Dr. David W. Manner is the Associate Executive Director for the Kansas-Nebraska Convention of Southern Baptists. He blogs at http://kncsb.org/blogs/dmanner . You can follow him on Twitter: @dwmanner.
No, don’t quit your ministry position…just quit doing or not doing those things that might be contributing to your discontent or the discontent of those to whom you are accountable to. If you aren’t giving your best stuff to the place where God has you serving now and are saving it for where you are hoping He will call you next…why would He want to?

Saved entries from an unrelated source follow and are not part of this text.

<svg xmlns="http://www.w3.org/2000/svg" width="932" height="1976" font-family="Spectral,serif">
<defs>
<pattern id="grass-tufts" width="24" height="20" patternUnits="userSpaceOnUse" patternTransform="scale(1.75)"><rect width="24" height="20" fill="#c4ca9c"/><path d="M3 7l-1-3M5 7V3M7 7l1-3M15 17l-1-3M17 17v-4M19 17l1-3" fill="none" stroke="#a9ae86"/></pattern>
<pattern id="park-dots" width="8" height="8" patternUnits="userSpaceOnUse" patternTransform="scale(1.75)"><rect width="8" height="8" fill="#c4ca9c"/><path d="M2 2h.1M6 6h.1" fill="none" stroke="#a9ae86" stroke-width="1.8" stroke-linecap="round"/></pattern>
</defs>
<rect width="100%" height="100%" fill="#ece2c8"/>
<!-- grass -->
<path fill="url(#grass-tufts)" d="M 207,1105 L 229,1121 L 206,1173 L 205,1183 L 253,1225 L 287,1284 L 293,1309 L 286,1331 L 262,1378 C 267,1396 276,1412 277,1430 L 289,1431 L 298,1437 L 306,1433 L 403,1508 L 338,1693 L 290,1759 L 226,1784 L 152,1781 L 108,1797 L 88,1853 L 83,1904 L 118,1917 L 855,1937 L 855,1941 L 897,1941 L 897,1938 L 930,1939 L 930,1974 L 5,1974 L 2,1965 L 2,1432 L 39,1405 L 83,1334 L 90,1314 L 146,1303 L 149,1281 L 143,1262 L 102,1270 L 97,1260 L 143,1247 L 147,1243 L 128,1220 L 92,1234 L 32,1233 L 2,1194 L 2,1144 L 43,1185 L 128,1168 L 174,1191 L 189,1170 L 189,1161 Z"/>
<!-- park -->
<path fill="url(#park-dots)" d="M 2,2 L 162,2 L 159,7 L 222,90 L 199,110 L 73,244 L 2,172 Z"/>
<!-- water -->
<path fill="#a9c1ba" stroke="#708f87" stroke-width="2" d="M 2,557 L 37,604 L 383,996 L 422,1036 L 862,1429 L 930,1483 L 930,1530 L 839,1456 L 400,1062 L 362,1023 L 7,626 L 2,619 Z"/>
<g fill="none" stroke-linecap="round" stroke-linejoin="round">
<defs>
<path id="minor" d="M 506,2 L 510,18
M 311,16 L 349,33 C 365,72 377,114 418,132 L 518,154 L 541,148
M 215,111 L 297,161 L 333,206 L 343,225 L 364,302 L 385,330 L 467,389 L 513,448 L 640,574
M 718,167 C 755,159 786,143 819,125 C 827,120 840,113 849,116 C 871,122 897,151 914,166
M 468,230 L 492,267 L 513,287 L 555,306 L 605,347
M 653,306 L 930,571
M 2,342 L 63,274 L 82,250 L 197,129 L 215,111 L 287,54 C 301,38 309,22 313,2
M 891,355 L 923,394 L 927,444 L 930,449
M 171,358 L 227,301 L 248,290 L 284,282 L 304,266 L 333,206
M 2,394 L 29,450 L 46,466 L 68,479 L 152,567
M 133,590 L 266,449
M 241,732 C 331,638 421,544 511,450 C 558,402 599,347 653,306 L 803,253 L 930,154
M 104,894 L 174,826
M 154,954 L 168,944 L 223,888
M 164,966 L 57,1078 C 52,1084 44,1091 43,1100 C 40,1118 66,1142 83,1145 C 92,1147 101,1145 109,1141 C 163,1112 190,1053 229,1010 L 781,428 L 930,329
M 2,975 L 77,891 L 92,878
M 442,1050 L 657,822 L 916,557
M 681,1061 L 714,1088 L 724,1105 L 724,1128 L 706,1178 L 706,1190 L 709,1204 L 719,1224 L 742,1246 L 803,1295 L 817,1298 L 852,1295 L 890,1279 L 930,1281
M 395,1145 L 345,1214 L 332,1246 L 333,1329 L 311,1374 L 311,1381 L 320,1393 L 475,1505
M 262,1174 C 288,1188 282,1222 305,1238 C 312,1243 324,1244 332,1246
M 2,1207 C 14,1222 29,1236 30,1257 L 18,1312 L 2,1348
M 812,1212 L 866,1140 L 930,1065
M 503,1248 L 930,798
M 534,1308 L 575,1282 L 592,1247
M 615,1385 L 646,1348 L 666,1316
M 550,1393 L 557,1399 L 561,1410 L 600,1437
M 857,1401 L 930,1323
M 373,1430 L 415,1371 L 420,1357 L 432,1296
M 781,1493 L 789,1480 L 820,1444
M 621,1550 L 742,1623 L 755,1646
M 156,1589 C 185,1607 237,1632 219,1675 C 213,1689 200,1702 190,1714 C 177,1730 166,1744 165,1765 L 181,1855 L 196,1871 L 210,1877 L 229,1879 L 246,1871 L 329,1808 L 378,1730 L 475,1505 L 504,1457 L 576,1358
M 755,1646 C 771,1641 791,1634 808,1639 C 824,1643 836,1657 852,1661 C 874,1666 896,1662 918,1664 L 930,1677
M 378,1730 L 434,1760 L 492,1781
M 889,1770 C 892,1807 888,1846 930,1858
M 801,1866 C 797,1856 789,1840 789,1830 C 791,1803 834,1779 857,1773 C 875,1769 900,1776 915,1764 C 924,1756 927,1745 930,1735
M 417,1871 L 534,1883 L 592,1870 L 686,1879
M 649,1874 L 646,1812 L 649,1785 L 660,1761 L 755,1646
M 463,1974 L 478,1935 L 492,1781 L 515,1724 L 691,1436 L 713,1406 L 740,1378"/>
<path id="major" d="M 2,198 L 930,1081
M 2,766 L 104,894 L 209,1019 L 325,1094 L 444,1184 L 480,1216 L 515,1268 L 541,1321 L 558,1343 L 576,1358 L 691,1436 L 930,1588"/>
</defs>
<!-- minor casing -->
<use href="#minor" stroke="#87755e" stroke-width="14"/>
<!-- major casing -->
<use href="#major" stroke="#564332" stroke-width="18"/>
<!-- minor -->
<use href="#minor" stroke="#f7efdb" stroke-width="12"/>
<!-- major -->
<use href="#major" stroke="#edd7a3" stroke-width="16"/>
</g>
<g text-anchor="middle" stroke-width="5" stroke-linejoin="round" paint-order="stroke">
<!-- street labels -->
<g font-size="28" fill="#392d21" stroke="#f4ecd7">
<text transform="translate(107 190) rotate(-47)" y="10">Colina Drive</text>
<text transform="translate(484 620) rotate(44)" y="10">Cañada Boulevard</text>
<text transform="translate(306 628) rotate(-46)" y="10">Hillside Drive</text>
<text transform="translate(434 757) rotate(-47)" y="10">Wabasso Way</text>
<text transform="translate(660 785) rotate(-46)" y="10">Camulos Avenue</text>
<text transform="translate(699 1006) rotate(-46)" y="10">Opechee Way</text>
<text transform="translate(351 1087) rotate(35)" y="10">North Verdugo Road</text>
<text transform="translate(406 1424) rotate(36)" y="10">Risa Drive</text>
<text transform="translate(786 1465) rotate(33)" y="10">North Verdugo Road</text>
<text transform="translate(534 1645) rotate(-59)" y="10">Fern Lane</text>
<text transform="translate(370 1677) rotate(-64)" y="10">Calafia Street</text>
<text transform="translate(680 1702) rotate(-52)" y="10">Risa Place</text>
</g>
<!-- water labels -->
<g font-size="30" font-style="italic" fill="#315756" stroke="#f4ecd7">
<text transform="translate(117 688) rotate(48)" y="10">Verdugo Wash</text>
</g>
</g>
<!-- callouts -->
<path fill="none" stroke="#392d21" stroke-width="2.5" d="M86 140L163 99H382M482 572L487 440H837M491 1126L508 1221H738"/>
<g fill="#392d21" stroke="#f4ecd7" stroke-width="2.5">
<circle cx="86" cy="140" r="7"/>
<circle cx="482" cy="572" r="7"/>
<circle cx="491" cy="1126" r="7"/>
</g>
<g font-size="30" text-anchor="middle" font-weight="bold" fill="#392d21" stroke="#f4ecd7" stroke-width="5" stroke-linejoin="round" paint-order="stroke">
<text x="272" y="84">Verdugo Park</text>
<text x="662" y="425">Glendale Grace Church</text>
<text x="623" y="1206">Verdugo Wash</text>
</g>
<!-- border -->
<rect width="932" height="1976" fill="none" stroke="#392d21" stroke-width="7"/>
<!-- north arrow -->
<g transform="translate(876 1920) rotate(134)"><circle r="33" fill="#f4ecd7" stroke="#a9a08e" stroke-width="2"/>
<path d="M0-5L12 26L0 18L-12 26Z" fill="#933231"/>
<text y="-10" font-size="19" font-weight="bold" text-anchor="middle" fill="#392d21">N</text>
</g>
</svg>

When or if God chooses to call you to a new place of ministry what legacy will you have instilled in the lives of those you leave behind? If dysfunction has not been resolved where you are…what changes are you willing to make to ensure it will not follow you where you go?
The forced termination epidemic surfaces the reality that the choice is not always yours to make. Christianity Today indicates that nearly one-fourth of all active ministers have been forced out at some point in their ministry. Ironically, it doesn’t really matter if the choice is yours or theirs, the response should be the same…just quit!
* Starting a new ministry position without leaving your old one.
* Intentionally rededicating and recommitting your energy and focus where you are now.
* Coming in early and staying late.
* Leaning into the finish line instead of coasting.
* Owning your deficiencies and surrounding yourself with those who can help you manage those deficiencies.
* Initiating and implementing long-term ministry goals.
* Spending the same amount of time developing new relationships and healing old ones that you previously spent on ministry job-placement sites.
* Going to conferences, reading books and articles, and learning new concepts to try now…not to save for the future.
* Trusting that God knows where you are and what you are going through.
* Praying and agreeing with Jesus’ prayer, “yet not my will, but Yours be done” (Luke 22:42).
There are two possible outcomes of quitting: You will again fall in love with them and they with you and stay for the next season of ministry; or you will leave well when God calls you to that new place of ministry. Either way, His response will be the same, “Well done, good and faithful servant! You have been faithful with a few things; I will put you in charge of many things. Come and share your master’s happiness” (Matthew 25:21).